In ihrem späteren Entschuldigungs-Tweet behaupten Sie, "uns ist eine ausgewogene Gästerunde zur politischen Diskussionskultur wichtig". Und dann laden Sie zwei Diskutanten vom eher rechten Rand und zwei vom linken ein, alle aus dem akademischen Umfeld. Und niemanden, der von Rassismus und Diskriminierung betroffen ist. Ist ja schon ziemlich widersinnig.

Diesen Vorwurf müssen wir uns gefallen lassen. Auch da sind wir jetzt schlauer. Wir hätten unbedingt eine Betroffene oder einen Betroffenen in die Runde einladen sollen.

Verfolgen Sie als MDR einen besonderen Weg, um mit Bürgern, die sich abgehängt fühlen, ins Gespräch zu kommen?

Wir glauben, dass wir Menschen nicht einfach ihren Filterblasen überlassen sollten, wo immer nur die eigene Meinung bestätigt wird. Aber in diese Filterblasen einzudringen, ist sehr schwierig, im Online-Zeitalter noch viel mehr. Wie sich gerade zeigt: Wir hätten das klüger anstellen sollen. Aber diesen Weg mit dem Risiko, Fehler zu machen, müssen wir gehen. Sonst senden wir an zu vielen Menschen vorbei.

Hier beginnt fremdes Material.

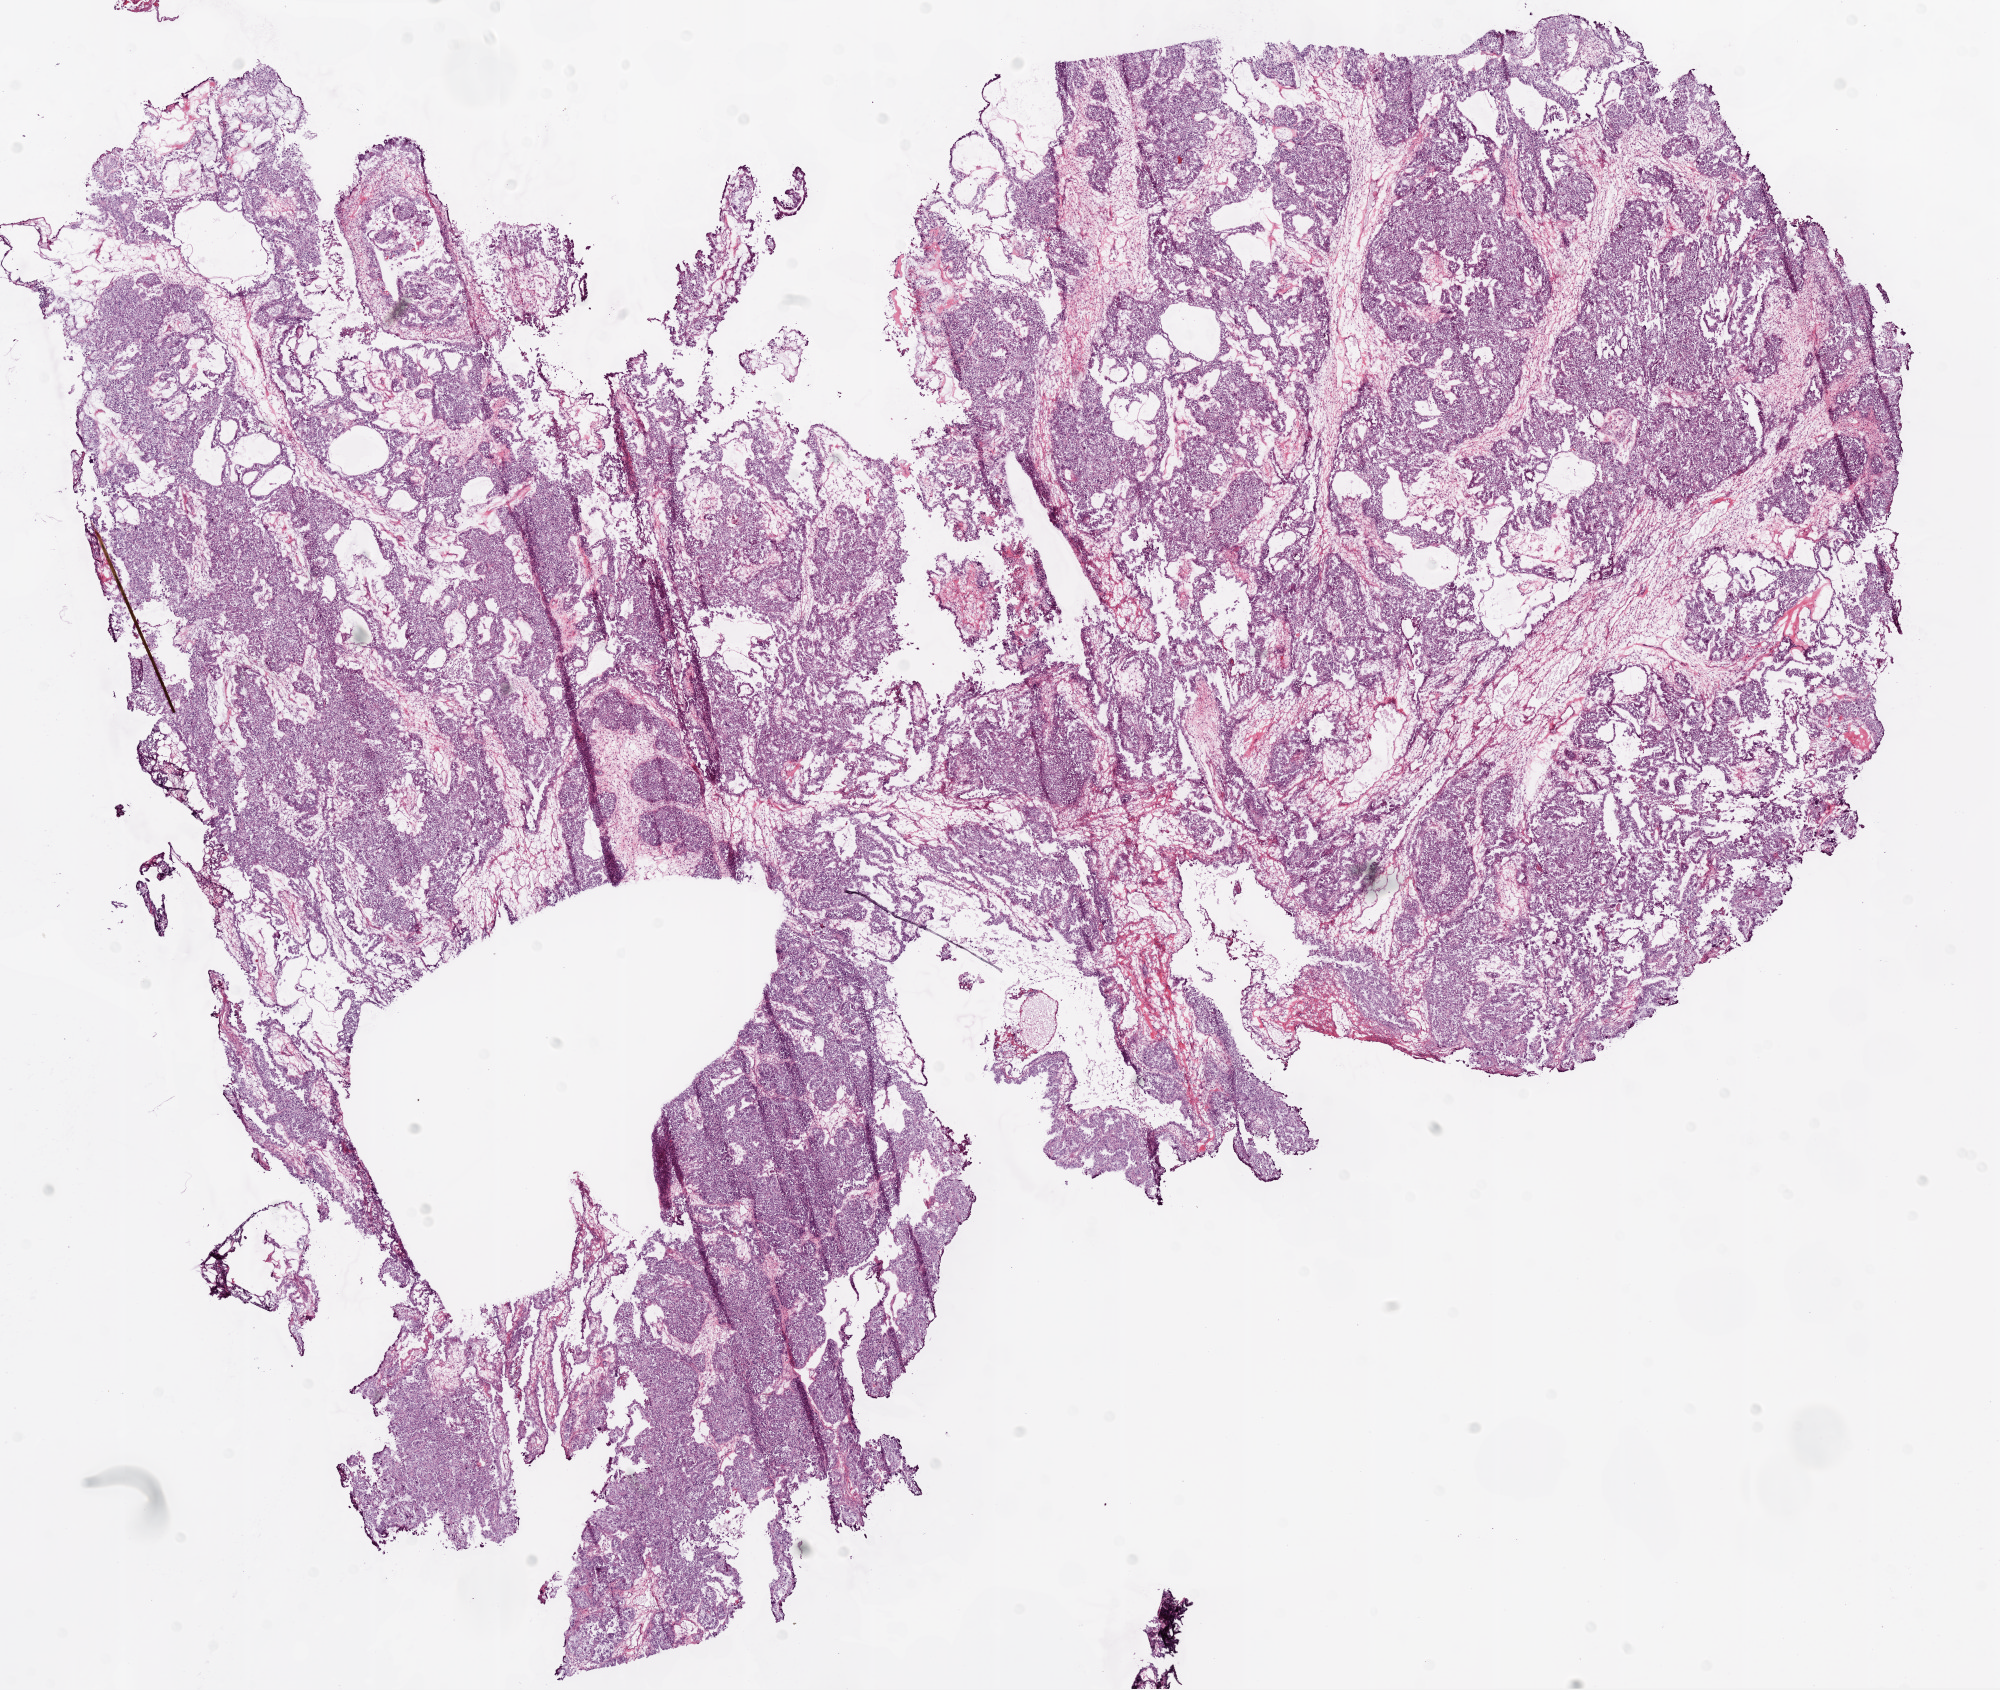
Digitized H&E-stained tissue section (whole slide), a low-resolution overview of the entire scanned area, about 16.0 x 13.6 mm (from a 20x scan). Frozen section. Ovary, primary tumour sample. Female patient; age at initial diagnosis 43 years. Histologic grade: G2 (moderately differentiated). Composition of this section per pathologist review: tumour cells 95%, tumour nuclei 70%, normal cells 0%, stromal cells 0%, necrosis 5%.
- histologic diagnosis: Serous cystadenocarcinoma, NOS
- laterality: bilateral
- FIGO stage: IIC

Sie haben angekündigt, die Sendung zu verschieben. Welche Gäste sitzen dann in der Runde?

Wir werden dieselben Gäste noch einmal anfragen. Mal sehen, was sie antworten. Wir wollen ja auch den Wirbel um diese Sendung thematisieren, der jetzt entstanden ist. Und wir müssen Betroffene dazunehmen, was nicht immer einfach ist. Aber wenn es uns gelingt, sollte daraus ein respektvolles Gespräch entstehen.